Abrindo a noite de sábado, 3, a Mocidade Independente trouxe o enredo: ‘Festança no Mangangá - Em uma noite de folia, é o forró que contagia!’ falando um pouco mais da cultura nordestina e nortista com a festa do boi. A agremição trouxe 1.500 componentes, três alegorias e 14 alas. 

A escola mais esperada da noite, a tetracampeã do carnaval santista, a Unido dos Morros, trouxe para passarela do samba uma homenagem para a cidade de Peruíbe, com o samba-enredo: 'Lá em Peruíbe, Reza A Lenda Que…’ contando a história da cidade e suas lendas, a agremiação encantou e animou o público com alegorias fascinantes, como o carro abre-alas que tinha uma serpente que soprava fumaça. 

Giselle Silva, rainha de bateria da Unido dos Morros, desfilou pela oitava vez pela escola, mas dessa vez foi a primeira como rainha de bateria da agremiação. "São as melhores que eu consigo, muito feliz por ter feito um bom desfile, quando achei que ia dar errado, tudo deu certo" afirmou a rainha. 
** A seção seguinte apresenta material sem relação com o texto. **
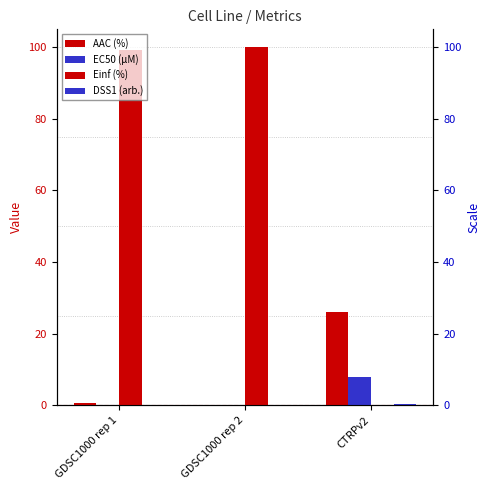

What is the sum of all Einf (%) values?

199.3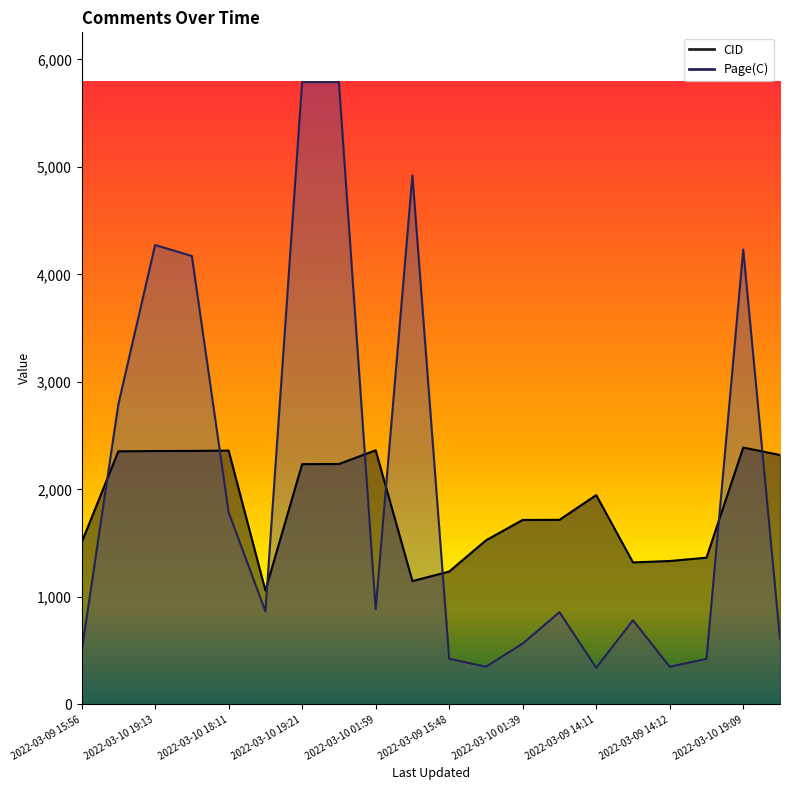

Reading right to left, extract all data points from this chart.

CID: 2022-03-09 16:00=2320	2022-03-10 19:09=2389	2022-03-09 15:47=1365	2022-03-09 14:12=1334	2022-03-09 16:00=1321	2022-03-09 14:11=1947	2022-03-10 01:43=1717	2022-03-10 01:39=1716	2022-03-09 15:30=1526	2022-03-09 15:48=1236	2022-03-10 19:15=1147	2022-03-10 01:59=2364	2022-03-10 19:20=2236	2022-03-10 19:21=2235	2022-03-10 01:45=1060	2022-03-10 18:11=2361	2022-03-10 18:28=2358	2022-03-10 19:13=2357	2022-03-10 18:16=2354	2022-03-09 15:56=1505
Page(C): 2022-03-09 16:00=611	2022-03-10 19:09=4231	2022-03-09 15:47=424	2022-03-09 14:12=350	2022-03-09 16:00=783	2022-03-09 14:11=341	2022-03-10 01:43=858	2022-03-10 01:39=566	2022-03-09 15:30=351	2022-03-09 15:48=425	2022-03-10 19:15=4921	2022-03-10 01:59=886	2022-03-10 19:20=5788	2022-03-10 19:21=5788	2022-03-10 01:45=866	2022-03-10 18:11=1788	2022-03-10 18:28=4171	2022-03-10 19:13=4273	2022-03-10 18:16=2791	2022-03-09 15:56=490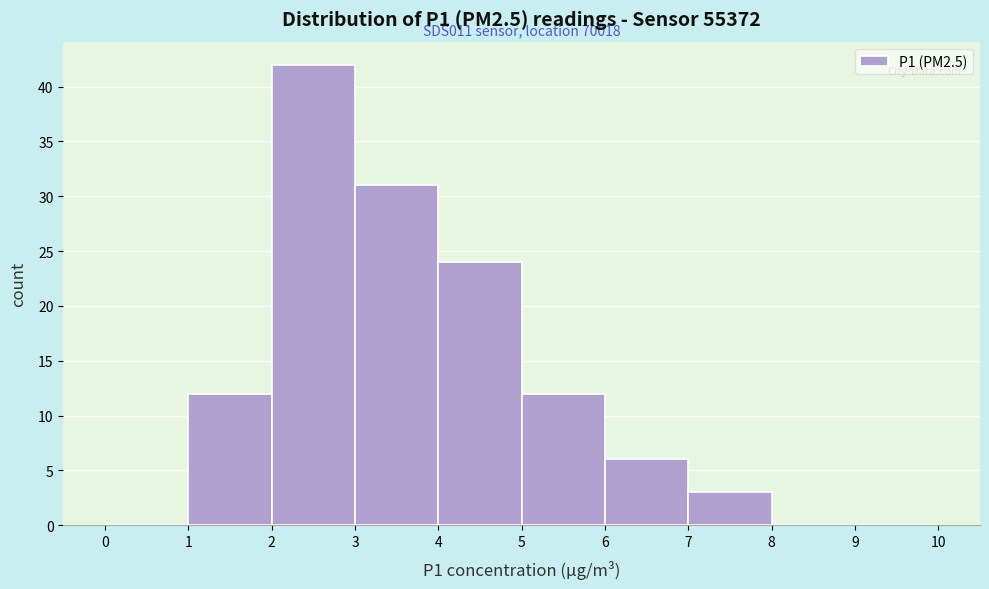

Which range on the x-axis has the tallest bar?

2 to 3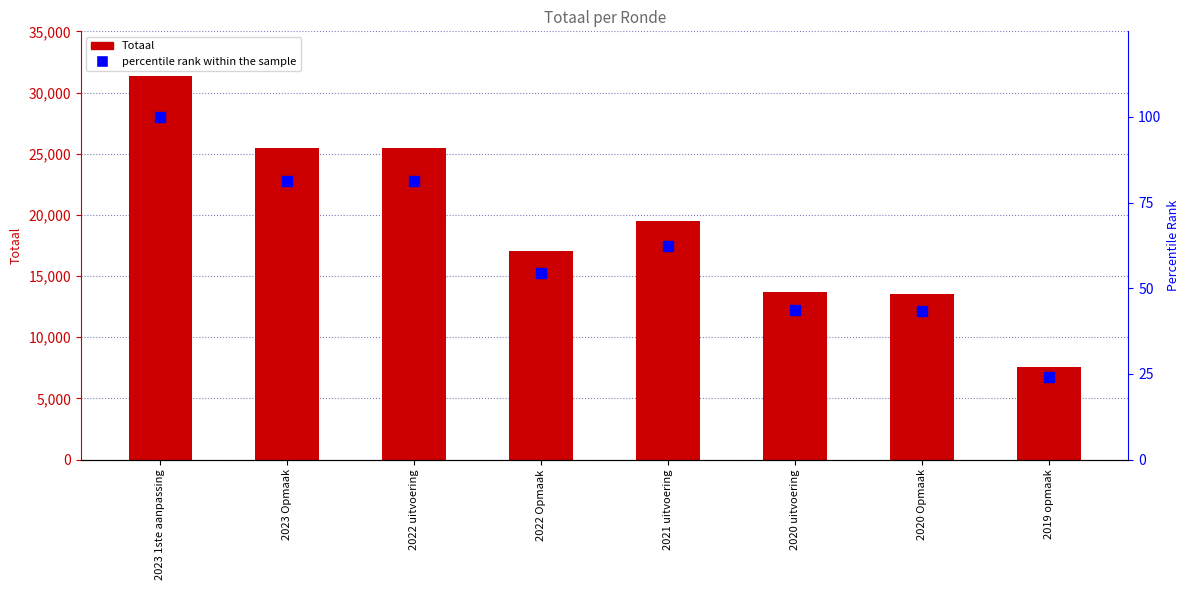

The value of Totaal at 2023 1ste aanpassing is 8059.8. True or false?

False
A agremiação levou para avenida 1.100 componentes, doze alas e três alegorias, se ganhar o carnaval de 2024, além de ser pentacampeã a escola vai ser tri, já que poderá ser campeã três vezes seguidas (2020, 2023 e possivelmente em 2024). 

A Mocidade Amazonense, do Guarujá, foi a terceira escola do grupo especial a entrar no sambódromo no sábado, 3. A agremiação guarujaense também falou do nordeste com o samba-enredo: ‘Um Dia Pra Lá de Arretado!’. A escola entrou com treze alas, três alegorias e 1.100 componentes. 

A campeã de 2020 do grupo de acesso, a Sangue Jovem, trouxe a fé para a passarela do samba. Com o enredo: ‘A Esperança na Fé Que Move Montanhas… A Sangue Jovem Vai Na Fé!’ a agremiação da Vila Belmiro trouxe 1.200 componentes, 15 alas e três alegorias. Um dos carros chamou muita atenção foi o que representava Jesus. 

Com muitos problemas com dinheiro e com a chuva durante o decorrer do ano, a Brasil entrou na avenida com uma fala forte de um dos interpretes, "Vamos mostrar para eles quem somos, ganhar é só uma consequência" e foi com essa energia que a agremiação da Aparecida entrou na Passarela do Samba Dráuzio da Cruz para fechar o desfile de 2024. Com o samba-enredo: ‘A Brasil Traz os Grandes Impérios, nas Garras do Tigre Paulistano’, a Brasil trouxe 1.000 componentes, doze alas, dois carros alegóricos e um quadripé. 

O resultado da campeã do carnaval santista sai amanhã, 06.